WHAT YOU SHOULD DO: Each line of the entries below that holds "analysis" is needed, copied in full.

RECORDS PROVIDED:
= = = =

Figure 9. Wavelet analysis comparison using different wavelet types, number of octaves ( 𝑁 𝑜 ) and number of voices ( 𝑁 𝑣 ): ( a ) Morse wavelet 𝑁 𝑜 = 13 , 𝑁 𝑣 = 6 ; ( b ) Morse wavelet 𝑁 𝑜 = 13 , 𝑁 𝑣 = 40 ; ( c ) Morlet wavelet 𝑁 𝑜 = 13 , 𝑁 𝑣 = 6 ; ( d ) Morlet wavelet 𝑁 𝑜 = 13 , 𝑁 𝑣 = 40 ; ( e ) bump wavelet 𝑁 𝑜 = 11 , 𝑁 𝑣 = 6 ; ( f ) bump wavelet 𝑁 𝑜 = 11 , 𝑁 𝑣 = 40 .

= = = =

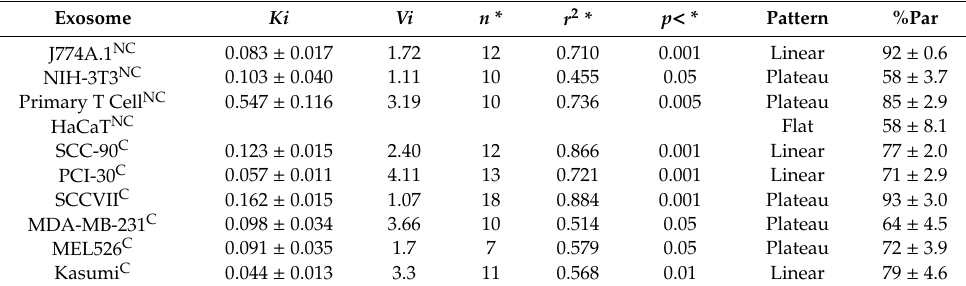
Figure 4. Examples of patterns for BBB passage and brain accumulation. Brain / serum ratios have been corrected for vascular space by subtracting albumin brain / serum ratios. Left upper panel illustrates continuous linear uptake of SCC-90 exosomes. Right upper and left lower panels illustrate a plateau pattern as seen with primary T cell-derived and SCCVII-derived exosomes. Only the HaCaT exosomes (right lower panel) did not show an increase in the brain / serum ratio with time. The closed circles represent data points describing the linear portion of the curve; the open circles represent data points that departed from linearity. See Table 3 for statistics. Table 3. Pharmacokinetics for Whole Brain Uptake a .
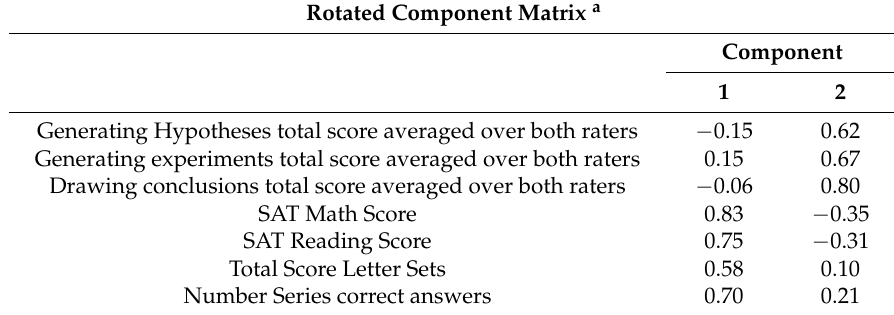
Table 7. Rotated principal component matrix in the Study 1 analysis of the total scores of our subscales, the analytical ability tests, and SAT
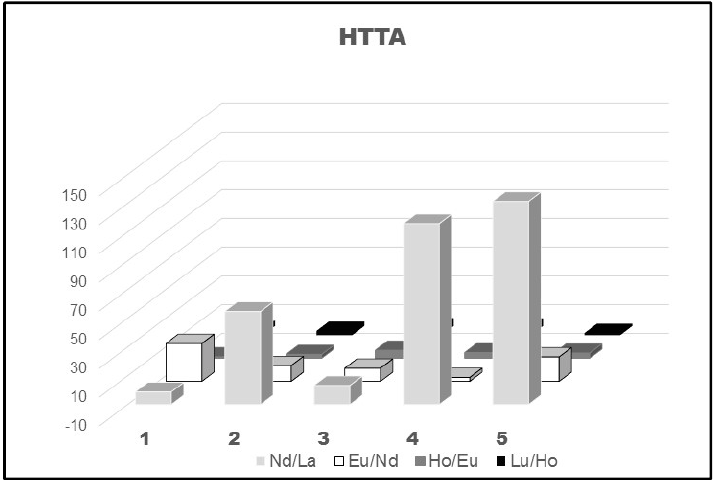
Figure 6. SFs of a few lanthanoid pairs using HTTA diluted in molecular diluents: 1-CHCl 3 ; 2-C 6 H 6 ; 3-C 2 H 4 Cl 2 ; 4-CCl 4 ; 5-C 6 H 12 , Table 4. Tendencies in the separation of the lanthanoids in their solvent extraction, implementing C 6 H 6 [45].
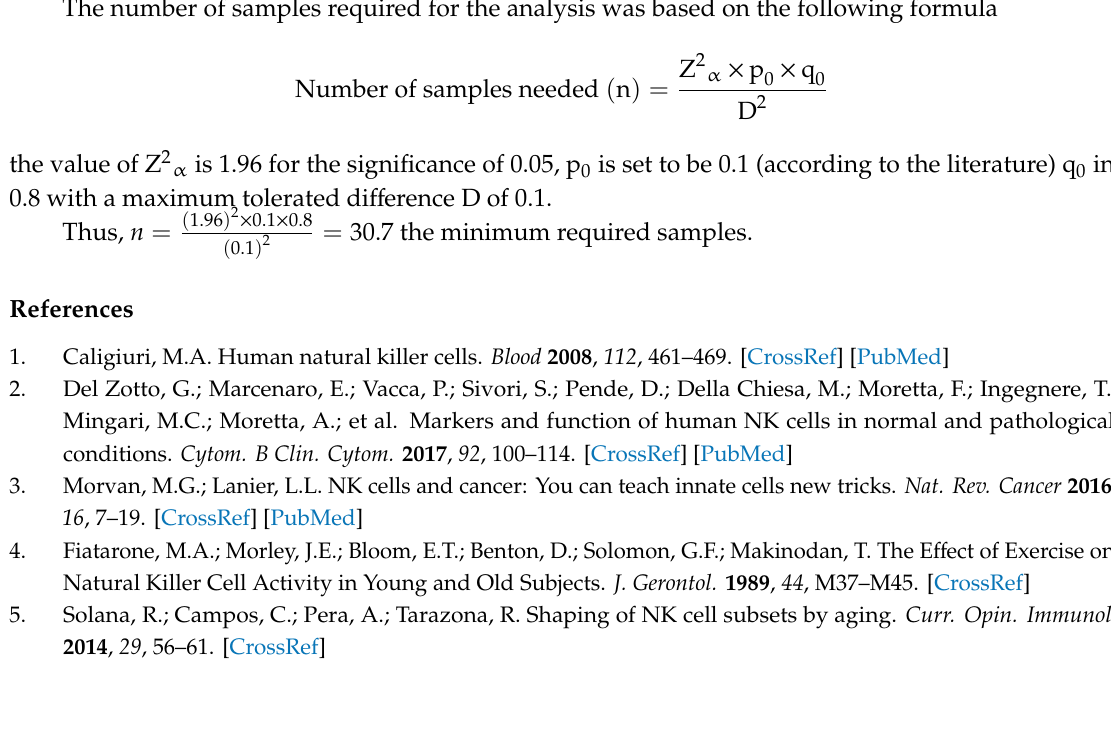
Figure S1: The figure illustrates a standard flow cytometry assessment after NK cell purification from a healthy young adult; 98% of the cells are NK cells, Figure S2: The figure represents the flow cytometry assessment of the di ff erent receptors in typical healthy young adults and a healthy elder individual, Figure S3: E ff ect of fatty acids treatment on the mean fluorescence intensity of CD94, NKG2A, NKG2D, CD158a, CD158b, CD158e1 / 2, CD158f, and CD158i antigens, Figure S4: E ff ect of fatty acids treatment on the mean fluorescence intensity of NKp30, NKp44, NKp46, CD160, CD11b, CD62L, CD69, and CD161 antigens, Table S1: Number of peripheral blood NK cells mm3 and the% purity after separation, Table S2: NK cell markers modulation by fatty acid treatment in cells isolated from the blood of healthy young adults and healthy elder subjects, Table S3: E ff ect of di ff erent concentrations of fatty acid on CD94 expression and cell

= = = =

REPLY TO THE EXERCISE:
Figure 9. Wavelet analysis comparison using different wavelet types, number of octaves ( 𝑁 𝑜 ) and number of voices ( 𝑁 𝑣 ): ( a ) Morse wavelet 𝑁 𝑜 = 13 , 𝑁 𝑣 = 6 ; ( b ) Morse wavelet 𝑁 𝑜 = 13 , 𝑁 𝑣 = 40 ; ( c ) Morlet wavelet 𝑁 𝑜 = 13 , 𝑁 𝑣 = 6 ; ( d ) Morlet wavelet 𝑁 𝑜 = 13 , 𝑁 𝑣 = 40 ; ( e ) bump wavelet 𝑁 𝑜 = 11 , 𝑁 𝑣 = 6 ; ( f ) bump wavelet 𝑁 𝑜 = 11 , 𝑁 𝑣 = 40 .
Table 7. Rotated principal component matrix in the Study 1 analysis of the total scores of our subscales, the analytical ability tests, and SAT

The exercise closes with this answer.